Hep yazar, dururum, "Televizyon sektörü bir elin parmaklarını aşmayacak sayıda yapımcının elinde" diye. Onlar adeta klan haline gelmiş. Hep aynı oyuncular, yönetmenler, teknik kadrolar ile çalışıyorlar. Eğer bu "klanlardan" birine mensup değilseniz, kast'ın en alt seviyesine mahkumsunuz demektir. Yani açlığa...
Bir de hem cast direktörlüğü hem de menajerlik yapanlar var ki, oyuncuların asıl hakkına girenler onlardır. Hep kendi oyuncularını kadroya alırlar. Bir taşla iki kuş. Hem oyuncusundan komisyon alır hem de yapımcıdan direktörlük parası.
"İşsiz kalanlar sadece oyuncular mı? Diğer mağdur insanlar neden bunalıma girip canlarına kast etmiyorlar?" diyebilirsiniz. Oyunculuk, gönül işidir. Oyuncu; görülmek, fark edilmek, bahsedilmek ister. Alkış, onların can suyudur. Bulamazlarsa solar, yaprak dökerler.
"Her işsiz kalan sanatçı canına kıyar" demek istemiyorum tabii ki. Ama "Sanatçı daha kırılgandır, unutulmaya gelmez. Yapımcılar bunu hiç akıllarından çıkarmasın" demeye çalışıyorum.
Verdi'nin en iyi eseri
Sizce ünlü Verdi'nin en iyi eseri hangisi? La Traviata mı? Requiem mi? Yoksa Aida mı? Bence hiçbiri... Bana göre ünlü İtalyan bestecinin dünyaya bıraktığı en önemli eser, sadece yaşlı müzisyenlerin konakladığı Casa Verdi adındaki huzurevi...
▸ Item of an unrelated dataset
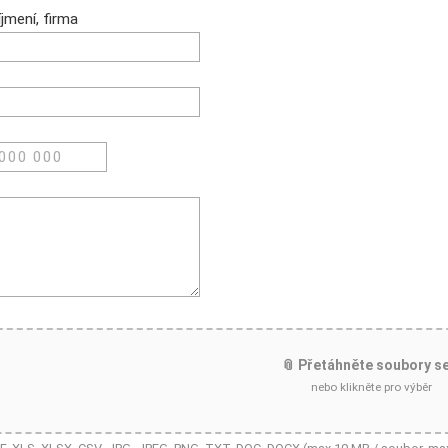
jmení, firma
📎 Přetáhněte soubory s
nebo klikněte pro výběr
Verdi, 1899 yılında etrafındaki yaşlı müzisyenlerin büyük bir sefalet ve yalnızlığa terk edildiğini görünce bu huzurevini açmış. Konaklamak için tek şart, aktif ve profesyonel bir müzik hayatı sürdürmüş olmak. Huzurevi yıllardır Verdi'nin eserlerinin telif ödemeleriyle fonlanıyor ve muhtaç müzisyenleri bağrına basıyor.
Acaba diyorum, bizim paraya para demeyen, bir geceliğine 4-5 milyon lira alan megastarlarımız, süperstarlarımız, divalarımız, imparatorlarımız Verdi'den ilham almazlar mı?
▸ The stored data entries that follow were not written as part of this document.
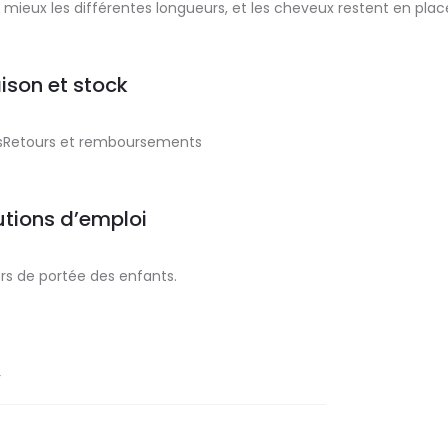
mieux les différentes longueurs, et les cheveux restent en plac
aison et stock
aisRetours et remboursements
tions d’emploi
rs de portée des enfants.
r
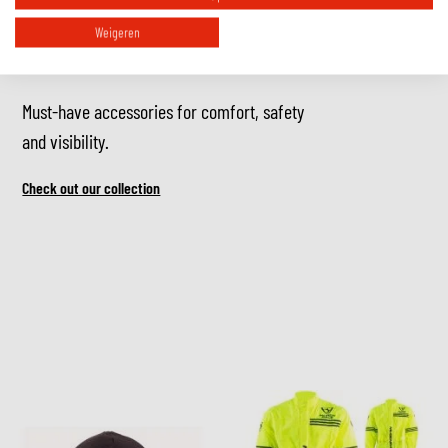
Weigeren
RIDE ESSENTIALS
Must-have accessories for comfort, safety
and visibility.
Check out our collection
Esra Erol'da inanılmaz olay
Atv'nin ilgiyle izlenen gündüz kuşağı programı Esra Erol'da'nın son bölümündeki olay, herkesi şaşkına çevirdi.
Türkiye haftalardır Betül Yurulmaz isimli kadının eşi Veysel Yurulmaz ile yılan hikayesine dönen aldatma olayını konuşuyordu. Veysel Yurulmaz, 3 yıl önce Batman'dan İstanbul'a çalışmak için gelmiş ve bir süre sonra ise Özge isimli kadından ikiz bebekleri olduğu öğrenilmişti. Taraflar günlerce Esra Erol'da programında yüzleşti.
Veysel, ikizlerinin annesi Özge ile olan ilişkisine sahip çıkarak, 13 yıllık eşi Betül'den boşanmak istediğini açıkladı. Betül'ün ise boşanmak için tek bir şartı vardı. O da ikiz bebeklere DNA testi yapılmasıydı.
Veysel ve ikiz bebekler arasında yapılan DNA testi sonucunda; Veysel, ikizlerden yalnızca birinin babası çıktı. Tıp dünyasında milyonda bir görülen bu vaka, izleyen herkesi şaşkına çevirdi.
Gaf kürsüsü
Konya'da görev yapan imam Seyfullah Akyiğit'in sosyal medya hesabında "Depremde ölenlerin cenazesi kokuyordu. Bir tek kokmayan ceset vardı o da Suriyeliydi" demesi büyük tepki çekti.
Zap'tiye
Ne demiş?
Değerli okurum ve dostum Ali Aktulga bu kez de Aile dizisindeki repliği not etmiş: "Delilik aklın sigortası değil mi."